Consett Academy is a secondary academy school in Consett, the result of a merger between Consett Community Sports College and Moorside Community Technology College.

==History==

===Consett Community Sports College===

Consett Community Sports College was in the Blackhill area of Consett. The site had originally been Consett Grammar School. At the time of closure Consett Community Sports College had a capacity of 985. The last head was Christine Parker. In 2006 it had 750 pupils.

The school had been previously known as Blackfyne Comprehensive School. In 1970 Blackfyne had 650 pupils and was described as a "Mixed Grammar Technical type".

===Moorside Community Technology College===

Moorside Community Technology College was in the Moorside area of Consett. It was opened in 1959 as Moorside Secondary Modern School; the head at that time was W. Ellison. At the time of closure the school's capacity was 600. Based on the 2007 GCSE results, it was categorised as a failing school. The following year its GCSE results made it the second most improved school in the country.

===Consett Academy===

The academy was originally planned to be funded under Building Schools for the Future (BSF), but plans were delayed with the cancellation of BSF. In 2010 an Early Day motion called on the government to "release the funding for the much-wanted and prepared-for academy school for the area, putting an end to the anxious wait of all concerned".

The school was sponsored as an academy by New College Durham and Durham County Council. New College Durham is also the academy sponsor for North Durham Academy.

Consett Academy opened in January 2012, initially across the two sites of its predecessor schools. In September 2015 the school moved to purpose-built buildings on Consett's former football ground, co-located with a new city leisure centre.

==Academic results==

In 2010, 57% of Year 11 pupils at Consett Community Sports College and 63% of those at Moorside Community College attained five or more GCSEs at grades A*-C including English and mathematics.

In 2017, 24% of Year 11 pupils attained Grade 5 or above in English and maths GCSEs, compared to the Durham local authority average of 35% and the national average of 40%.

The average A level points score for sixth-form pupils in 2017 was 32, in line with the local authority and national averages. The percentage of Consett Academy sixth-formers going on to university in 2017 was 79%, compared to 50% in the local authority and 51% nationally.

==Ofsted judgements==

At the closure of the preceding schools, Consett Community Sports College had been judged Satisfactory and Moorside Community Technology College had been judged Good.

Blackfyne Community School, the predecessor of Consett Community Sports College, had last been inspected in 2004 and judged Good.
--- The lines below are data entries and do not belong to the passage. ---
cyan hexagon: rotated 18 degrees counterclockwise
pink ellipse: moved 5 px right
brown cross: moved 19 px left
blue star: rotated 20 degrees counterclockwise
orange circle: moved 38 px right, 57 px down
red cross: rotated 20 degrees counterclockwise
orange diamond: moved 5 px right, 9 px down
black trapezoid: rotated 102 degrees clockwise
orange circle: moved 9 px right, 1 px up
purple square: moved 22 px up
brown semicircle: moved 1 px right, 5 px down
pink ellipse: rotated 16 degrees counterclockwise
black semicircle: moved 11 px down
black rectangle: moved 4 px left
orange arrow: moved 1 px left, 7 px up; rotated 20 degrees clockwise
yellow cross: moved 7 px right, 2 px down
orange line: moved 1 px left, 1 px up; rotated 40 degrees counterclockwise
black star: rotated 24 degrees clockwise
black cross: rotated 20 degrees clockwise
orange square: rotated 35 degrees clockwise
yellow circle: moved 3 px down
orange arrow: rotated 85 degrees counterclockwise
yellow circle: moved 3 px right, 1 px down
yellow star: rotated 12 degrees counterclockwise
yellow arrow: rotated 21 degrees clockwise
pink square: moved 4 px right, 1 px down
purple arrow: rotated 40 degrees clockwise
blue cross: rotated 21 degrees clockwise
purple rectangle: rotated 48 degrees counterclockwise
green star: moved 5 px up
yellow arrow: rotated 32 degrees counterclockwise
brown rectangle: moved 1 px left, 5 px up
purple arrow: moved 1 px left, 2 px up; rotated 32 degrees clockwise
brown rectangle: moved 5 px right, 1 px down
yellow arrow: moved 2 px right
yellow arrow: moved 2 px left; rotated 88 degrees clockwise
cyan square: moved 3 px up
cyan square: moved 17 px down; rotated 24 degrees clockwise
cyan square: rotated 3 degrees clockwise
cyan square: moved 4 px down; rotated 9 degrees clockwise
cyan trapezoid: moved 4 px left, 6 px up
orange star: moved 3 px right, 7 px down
Consett Academy was first inspected in 2013 and judged to Require Improvement. It was inspected again in 2016 and judged Good.

==School uniform==

There was controversy in 2016 about the school's decision temporarily to exclude pupils for not wearing the correct uniform. Despite this, the school's policies have not changed as of 2024.

==Notable pupils and staff==

===Consett Grammar School===

- Alun Armstrong, actor
- Christopher Lowson, bishop
- Sheila Mackie, art teacher at the school; artist
- Sir Alan Campbell (politician), British politician, Labour Member of Parliament and Cabinet Minister.